(Structured diff data)
* * * *

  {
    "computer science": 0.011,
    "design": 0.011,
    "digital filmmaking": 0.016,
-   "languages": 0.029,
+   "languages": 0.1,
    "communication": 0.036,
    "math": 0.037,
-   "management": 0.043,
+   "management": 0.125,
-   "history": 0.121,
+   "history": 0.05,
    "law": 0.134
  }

* * * *

Retype the entries one by one, exactly.

  {
    "computer science": 0.011,
    "design": 0.011,
    "digital filmmaking": 0.016,
-   "languages": 0.029,
+   "languages": 0.1,
    "communication": 0.036,
    "math": 0.037,
-   "management": 0.043,
+   "management": 0.125,
-   "history": 0.121,
+   "history": 0.05,
    "law": 0.134
  }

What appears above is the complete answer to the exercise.